▶ [What is being asked] Your answer is to be the count alone: the number of lines in the data below where "学術講演会" appears.

Page-level text extractions:
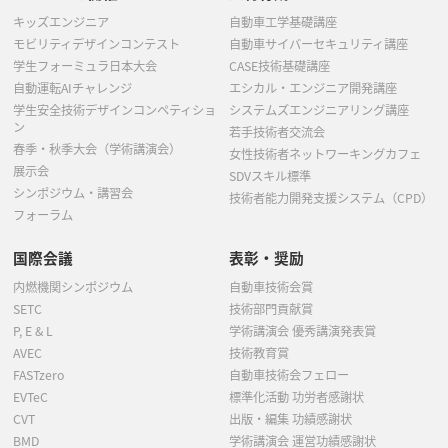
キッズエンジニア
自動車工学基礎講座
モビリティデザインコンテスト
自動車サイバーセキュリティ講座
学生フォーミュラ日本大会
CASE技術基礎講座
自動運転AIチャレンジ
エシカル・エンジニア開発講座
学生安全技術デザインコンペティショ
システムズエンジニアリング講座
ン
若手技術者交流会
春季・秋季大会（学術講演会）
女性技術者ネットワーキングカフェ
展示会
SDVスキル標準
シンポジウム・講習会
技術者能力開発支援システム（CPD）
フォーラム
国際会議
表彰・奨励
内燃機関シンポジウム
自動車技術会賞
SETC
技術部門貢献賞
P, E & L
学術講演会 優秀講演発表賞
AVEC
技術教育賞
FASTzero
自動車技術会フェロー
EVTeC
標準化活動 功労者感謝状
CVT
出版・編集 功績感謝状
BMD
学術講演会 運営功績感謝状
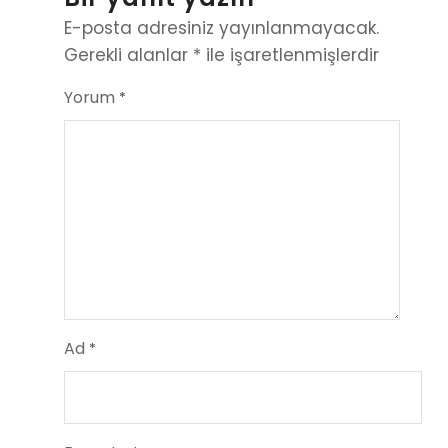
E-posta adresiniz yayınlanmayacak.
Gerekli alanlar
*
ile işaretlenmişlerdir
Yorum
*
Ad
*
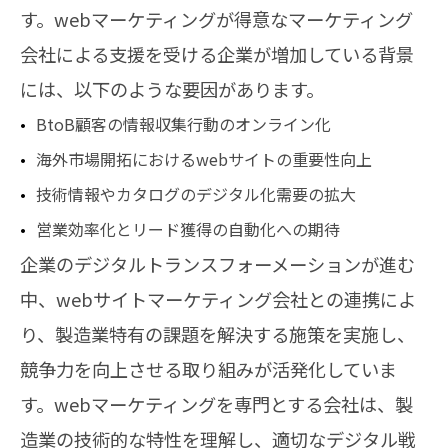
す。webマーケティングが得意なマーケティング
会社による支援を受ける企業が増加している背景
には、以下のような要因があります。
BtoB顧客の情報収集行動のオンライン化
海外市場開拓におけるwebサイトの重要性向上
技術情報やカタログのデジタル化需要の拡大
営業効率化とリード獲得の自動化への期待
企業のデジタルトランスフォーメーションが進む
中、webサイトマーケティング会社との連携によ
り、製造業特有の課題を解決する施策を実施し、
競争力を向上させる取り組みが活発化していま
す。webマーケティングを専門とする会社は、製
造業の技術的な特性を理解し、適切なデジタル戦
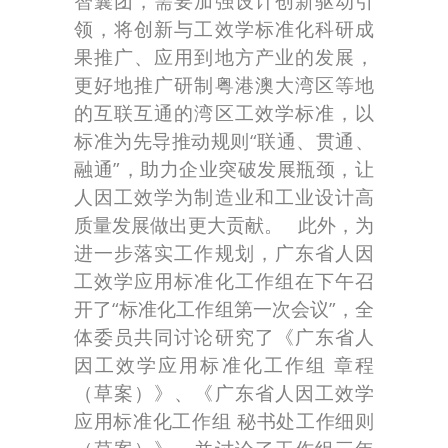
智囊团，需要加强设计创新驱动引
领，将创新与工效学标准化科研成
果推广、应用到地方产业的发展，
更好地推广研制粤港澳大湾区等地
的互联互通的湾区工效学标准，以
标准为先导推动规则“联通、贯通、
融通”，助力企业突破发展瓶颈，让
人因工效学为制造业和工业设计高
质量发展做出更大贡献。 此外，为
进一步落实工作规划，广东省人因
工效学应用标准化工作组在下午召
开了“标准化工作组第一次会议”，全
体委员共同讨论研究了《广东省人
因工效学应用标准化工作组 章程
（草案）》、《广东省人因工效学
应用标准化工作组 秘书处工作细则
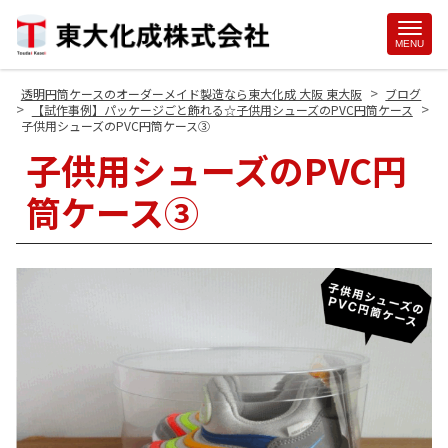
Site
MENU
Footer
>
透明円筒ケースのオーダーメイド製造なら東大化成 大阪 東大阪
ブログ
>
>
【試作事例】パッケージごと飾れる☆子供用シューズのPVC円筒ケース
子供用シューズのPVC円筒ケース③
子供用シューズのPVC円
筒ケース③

▶ [Answer to this exercise] 3